Bardzo trudno może być na rynku maliny, zwłaszcza malin przemysłowych – Polska ma zapasy malin pochodzących jeszcze z 2022 r. Do tego dochodzą maliny ze skupu 2023, pochodzące z importu z Ukrainy. Bardzo podobna jest sytuacja z innymi gatunkami. Nieźle powinno być w segmencie wiśni, może nieco gorzej z porzeczkami. Generalnie w tych gatunkach, w których Polska dominuje i nie ma konkurencji w postaci importu z innych krajów – zwłaszcza pozaunijnych – sytuacja powinna być opanowana. Gorzej będzie w przypadku tych gatunków, gdzie import jest dość duży i zaburza rynek wewnętrzny.
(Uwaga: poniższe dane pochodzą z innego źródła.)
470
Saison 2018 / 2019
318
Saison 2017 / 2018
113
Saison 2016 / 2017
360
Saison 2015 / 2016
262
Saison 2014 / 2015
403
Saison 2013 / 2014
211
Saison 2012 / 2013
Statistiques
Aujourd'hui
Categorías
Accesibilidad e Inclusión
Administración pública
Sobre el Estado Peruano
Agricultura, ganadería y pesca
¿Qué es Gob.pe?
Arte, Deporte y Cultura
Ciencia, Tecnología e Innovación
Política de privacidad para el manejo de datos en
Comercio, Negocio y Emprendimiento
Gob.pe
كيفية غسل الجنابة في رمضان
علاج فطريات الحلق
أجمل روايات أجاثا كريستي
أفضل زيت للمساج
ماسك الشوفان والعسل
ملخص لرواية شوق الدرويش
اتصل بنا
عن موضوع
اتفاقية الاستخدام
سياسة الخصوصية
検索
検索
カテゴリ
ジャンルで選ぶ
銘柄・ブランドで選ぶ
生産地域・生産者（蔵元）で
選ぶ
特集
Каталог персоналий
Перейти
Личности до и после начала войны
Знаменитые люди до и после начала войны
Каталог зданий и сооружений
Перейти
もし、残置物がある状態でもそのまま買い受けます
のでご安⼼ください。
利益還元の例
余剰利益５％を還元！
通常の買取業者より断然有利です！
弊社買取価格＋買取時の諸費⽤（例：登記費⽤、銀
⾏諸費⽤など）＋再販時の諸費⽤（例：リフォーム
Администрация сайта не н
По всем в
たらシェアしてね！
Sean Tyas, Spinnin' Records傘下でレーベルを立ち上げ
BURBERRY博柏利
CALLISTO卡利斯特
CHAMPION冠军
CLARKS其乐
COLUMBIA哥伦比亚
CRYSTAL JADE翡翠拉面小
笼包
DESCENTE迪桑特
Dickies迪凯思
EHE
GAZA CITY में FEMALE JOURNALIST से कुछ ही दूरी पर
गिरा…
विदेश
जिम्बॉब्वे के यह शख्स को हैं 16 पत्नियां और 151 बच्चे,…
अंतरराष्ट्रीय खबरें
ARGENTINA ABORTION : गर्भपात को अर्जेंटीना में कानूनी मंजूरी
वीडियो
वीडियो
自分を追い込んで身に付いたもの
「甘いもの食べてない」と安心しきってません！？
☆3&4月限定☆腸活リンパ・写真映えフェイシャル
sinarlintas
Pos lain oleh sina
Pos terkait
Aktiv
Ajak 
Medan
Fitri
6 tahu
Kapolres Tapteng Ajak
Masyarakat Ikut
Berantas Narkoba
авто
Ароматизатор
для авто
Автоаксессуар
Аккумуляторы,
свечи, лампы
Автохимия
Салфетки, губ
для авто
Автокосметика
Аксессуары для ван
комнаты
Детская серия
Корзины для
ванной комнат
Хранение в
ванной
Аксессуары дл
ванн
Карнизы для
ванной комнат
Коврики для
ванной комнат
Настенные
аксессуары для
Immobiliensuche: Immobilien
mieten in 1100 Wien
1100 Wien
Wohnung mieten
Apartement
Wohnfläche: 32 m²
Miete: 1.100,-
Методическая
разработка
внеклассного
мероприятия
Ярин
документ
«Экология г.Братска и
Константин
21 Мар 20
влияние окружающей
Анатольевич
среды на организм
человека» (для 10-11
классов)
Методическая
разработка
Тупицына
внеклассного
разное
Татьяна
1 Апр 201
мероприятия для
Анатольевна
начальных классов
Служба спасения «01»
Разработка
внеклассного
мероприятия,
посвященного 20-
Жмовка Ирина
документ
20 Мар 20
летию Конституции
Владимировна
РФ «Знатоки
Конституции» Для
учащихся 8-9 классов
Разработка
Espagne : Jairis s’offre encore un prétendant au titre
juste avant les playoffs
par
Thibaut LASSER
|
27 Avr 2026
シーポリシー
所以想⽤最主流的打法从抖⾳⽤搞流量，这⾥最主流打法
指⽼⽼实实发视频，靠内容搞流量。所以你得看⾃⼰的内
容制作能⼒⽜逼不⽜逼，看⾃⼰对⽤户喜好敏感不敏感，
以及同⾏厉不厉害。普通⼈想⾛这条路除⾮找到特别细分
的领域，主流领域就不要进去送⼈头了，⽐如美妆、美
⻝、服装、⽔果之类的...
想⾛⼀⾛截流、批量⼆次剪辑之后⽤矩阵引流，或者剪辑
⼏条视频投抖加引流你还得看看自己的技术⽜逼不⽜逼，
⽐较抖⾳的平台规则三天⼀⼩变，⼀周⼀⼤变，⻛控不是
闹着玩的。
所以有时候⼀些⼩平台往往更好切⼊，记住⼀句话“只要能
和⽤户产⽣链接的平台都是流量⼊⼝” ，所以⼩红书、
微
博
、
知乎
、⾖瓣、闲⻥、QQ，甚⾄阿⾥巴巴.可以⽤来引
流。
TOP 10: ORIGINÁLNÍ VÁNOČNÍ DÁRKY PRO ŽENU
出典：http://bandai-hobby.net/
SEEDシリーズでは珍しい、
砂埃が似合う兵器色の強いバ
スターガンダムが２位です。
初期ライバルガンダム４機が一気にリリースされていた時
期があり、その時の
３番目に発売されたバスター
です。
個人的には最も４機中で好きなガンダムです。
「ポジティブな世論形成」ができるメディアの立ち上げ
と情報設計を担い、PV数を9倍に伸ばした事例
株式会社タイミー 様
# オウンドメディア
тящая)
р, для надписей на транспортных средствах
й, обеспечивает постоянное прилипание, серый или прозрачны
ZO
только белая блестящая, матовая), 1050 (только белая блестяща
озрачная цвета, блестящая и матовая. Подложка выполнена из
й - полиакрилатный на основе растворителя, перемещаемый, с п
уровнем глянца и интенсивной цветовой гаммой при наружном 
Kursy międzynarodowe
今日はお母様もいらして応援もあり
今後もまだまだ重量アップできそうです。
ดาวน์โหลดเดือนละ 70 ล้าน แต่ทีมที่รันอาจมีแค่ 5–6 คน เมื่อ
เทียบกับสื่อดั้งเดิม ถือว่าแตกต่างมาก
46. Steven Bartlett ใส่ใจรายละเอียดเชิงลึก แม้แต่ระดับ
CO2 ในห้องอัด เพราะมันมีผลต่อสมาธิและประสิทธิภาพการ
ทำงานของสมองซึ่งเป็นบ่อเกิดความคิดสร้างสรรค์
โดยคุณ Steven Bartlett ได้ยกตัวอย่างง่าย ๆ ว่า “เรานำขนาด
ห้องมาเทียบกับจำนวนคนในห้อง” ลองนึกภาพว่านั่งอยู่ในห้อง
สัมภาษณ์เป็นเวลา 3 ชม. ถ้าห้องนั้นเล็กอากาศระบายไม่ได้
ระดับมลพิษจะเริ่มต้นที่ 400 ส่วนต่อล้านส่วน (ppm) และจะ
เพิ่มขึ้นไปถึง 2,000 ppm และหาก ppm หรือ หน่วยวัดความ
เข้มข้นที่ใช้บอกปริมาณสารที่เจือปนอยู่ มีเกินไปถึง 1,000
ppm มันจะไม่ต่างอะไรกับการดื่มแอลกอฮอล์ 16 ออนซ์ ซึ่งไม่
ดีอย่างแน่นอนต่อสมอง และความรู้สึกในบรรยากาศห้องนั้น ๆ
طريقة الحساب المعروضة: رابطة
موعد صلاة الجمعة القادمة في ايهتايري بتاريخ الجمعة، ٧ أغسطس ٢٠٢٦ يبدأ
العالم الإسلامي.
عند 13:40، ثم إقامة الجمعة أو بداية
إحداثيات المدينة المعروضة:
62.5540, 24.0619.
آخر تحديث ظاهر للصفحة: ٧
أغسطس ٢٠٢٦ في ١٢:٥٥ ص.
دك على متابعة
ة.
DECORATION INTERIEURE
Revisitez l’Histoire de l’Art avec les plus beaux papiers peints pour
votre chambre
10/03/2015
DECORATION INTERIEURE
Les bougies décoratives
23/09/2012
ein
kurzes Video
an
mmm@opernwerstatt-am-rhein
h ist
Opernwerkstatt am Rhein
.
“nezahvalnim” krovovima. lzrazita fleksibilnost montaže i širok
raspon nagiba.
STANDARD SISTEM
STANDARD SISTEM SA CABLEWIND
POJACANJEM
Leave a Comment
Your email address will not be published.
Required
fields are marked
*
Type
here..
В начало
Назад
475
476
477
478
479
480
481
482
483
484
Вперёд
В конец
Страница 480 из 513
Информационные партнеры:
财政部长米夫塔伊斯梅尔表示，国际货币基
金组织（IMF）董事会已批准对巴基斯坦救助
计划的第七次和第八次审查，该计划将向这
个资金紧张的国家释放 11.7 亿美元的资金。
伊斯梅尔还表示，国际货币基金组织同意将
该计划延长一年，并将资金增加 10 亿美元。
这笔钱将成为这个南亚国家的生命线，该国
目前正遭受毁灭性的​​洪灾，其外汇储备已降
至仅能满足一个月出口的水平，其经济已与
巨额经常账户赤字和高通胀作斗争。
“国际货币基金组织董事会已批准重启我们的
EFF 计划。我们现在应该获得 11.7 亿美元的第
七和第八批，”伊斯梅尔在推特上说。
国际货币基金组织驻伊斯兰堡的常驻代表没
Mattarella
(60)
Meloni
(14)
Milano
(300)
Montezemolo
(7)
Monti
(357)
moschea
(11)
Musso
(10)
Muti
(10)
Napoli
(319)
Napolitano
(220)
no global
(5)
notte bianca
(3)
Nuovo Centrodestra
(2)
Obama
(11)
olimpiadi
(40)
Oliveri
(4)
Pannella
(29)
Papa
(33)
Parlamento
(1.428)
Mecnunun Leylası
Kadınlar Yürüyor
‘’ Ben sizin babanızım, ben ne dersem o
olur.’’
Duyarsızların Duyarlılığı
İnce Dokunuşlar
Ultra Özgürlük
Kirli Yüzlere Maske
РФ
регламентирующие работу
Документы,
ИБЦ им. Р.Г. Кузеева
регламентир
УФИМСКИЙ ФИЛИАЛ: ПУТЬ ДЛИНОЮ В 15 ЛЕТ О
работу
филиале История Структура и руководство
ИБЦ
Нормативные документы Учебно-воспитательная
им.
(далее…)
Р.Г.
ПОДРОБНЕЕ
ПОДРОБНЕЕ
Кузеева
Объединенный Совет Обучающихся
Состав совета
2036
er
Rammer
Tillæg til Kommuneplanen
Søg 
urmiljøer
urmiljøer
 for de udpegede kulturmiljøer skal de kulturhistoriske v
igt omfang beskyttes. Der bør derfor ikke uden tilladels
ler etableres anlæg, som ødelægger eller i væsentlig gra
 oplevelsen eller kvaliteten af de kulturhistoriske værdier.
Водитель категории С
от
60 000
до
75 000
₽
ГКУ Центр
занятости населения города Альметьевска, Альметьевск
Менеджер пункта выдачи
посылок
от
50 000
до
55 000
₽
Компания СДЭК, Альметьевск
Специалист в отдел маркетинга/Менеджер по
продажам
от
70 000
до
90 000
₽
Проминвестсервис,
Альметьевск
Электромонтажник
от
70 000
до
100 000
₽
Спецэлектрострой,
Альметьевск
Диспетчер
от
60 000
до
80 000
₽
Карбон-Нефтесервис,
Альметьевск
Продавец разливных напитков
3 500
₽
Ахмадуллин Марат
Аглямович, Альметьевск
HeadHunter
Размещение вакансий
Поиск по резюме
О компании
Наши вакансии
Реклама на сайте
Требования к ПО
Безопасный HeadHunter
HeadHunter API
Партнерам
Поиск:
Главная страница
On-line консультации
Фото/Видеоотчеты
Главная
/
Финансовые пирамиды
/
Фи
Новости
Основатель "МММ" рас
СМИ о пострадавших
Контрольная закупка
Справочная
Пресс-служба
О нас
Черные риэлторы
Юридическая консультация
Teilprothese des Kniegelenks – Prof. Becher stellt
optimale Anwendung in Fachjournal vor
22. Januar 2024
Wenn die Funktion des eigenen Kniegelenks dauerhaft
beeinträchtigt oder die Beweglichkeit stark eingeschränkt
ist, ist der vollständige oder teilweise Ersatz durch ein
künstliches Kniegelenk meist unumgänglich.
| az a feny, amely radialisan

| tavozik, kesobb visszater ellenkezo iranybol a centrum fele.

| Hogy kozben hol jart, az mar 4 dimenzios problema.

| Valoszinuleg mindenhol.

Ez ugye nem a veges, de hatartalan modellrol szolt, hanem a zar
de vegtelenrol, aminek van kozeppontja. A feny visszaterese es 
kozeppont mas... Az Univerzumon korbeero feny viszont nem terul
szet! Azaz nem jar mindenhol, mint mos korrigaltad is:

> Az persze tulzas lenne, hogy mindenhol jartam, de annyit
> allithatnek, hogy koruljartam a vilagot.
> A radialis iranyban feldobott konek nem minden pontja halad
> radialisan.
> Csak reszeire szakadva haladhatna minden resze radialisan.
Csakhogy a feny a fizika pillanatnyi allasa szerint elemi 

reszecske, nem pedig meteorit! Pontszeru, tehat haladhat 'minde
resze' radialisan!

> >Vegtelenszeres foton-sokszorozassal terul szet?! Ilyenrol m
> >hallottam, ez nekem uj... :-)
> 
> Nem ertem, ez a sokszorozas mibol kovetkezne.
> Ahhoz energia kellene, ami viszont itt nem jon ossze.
– Mniej więcej od sierpnia zaczniemy zbiory jabłek. Obecnie jesteśmy w końcowej fazie sprzedaży jabłek ze zbiorów w 2023. Sytuacja nie wygląda najgorzej – powiedział serwisowi eNewsroom.pl Mirosław Maliszewski, Poseł na Sejm RP, Przewodniczący Sejmowej Komisji Rolnictwa, Prezes Związku Sadowników RP.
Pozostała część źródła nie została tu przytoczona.